School district in California, United States

Benicia Unified School District is a public school district based in Benicia, a city in Solano County, California. It operates two high schools, a middle school and four elementary schools. The district had approximately 4,900 students enrolled in the 2018–2019 school year.

==Early history==

Benicia was one of the earliest communities in California to establish a public education system, and the first public school there was opened in 1849 by Reverend Sylvester Woodbridge, Jr., an Old School Presbyterian missionary from Long Island, New York. Woodbridge also established in Benicia the first Protestant church in California. Woodbridge was one of four Presbyterian missionaries sent to California during the Gold Rush in 1849. One of them, Reverend Francis Hart of Missouri, died on the trip to California.

The Board of Education in Benicia, which later became the Benicia Unified School District, was organized in May 1850. The board agreed to pay Woodbridge $1000.00 for his work as a teacher that first year, making the payment to him in city bonds. Woodbridge was later appointed the first Commissioner of Common Schools for Solano County.

Benicia was California's state capital for just over a year in 1853 and 1854. The state capital was then relocated permanently to Sacramento. By 1855, there were 71 students enrolled in the Benicia school system.

==Charter school planning==

The district has investigated the possibility of establishing a charter school but in 2009, was unable to reach an agreement with Pathways Charter Schools to establish one. Pathways operates in five North Bay counties, and has an office nearby in Vallejo, California.

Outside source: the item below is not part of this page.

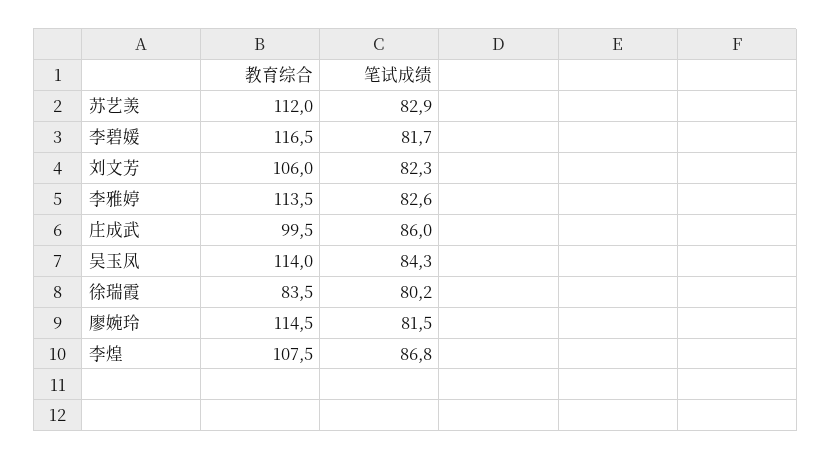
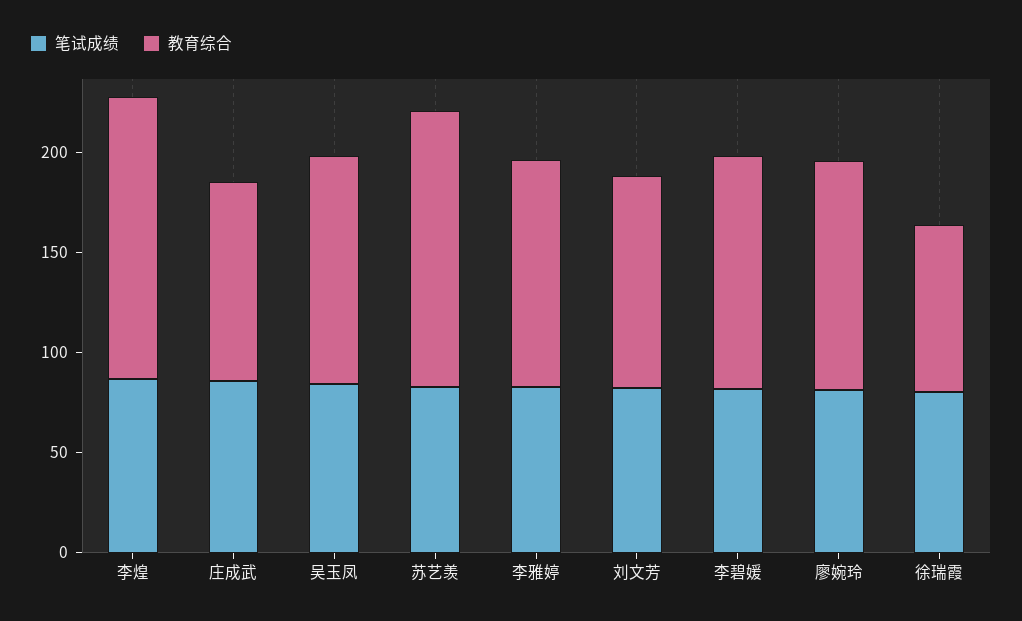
教育综合, 苏艺羡: 112 -> 140
教育综合, 李煌: 107.5 -> 140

==Unsuccessful tax measures==

The district has tried but failed to increase local taxes to better support the schools in recent years. A proposed $105.00 per year parcel tax to give financial support to the district failed by 175 votes in November, 2004. Another parcel tax measure was on the ballot in June, 2006, but was unsuccessful. A six-year, $58.00 annual parcel tax measure was on the ballot in 2010, and received 62.8% of the vote. The measure failed, though because it required 2/3 approval to pass, according to the provisions of California's Proposition 13, a state constitutional amendment approved by the voters in 1978.

==Schools==

- Benicia High School
- Benicia Middle School
- Joe Henderson Elementary School
- Mary Farmar Elementary School
- Matthew Turner Elementary School
- Robert Semple Elementary School
- Liberty High School, an alternative high school for students who "enter the school behind in credits and not on track for graduation".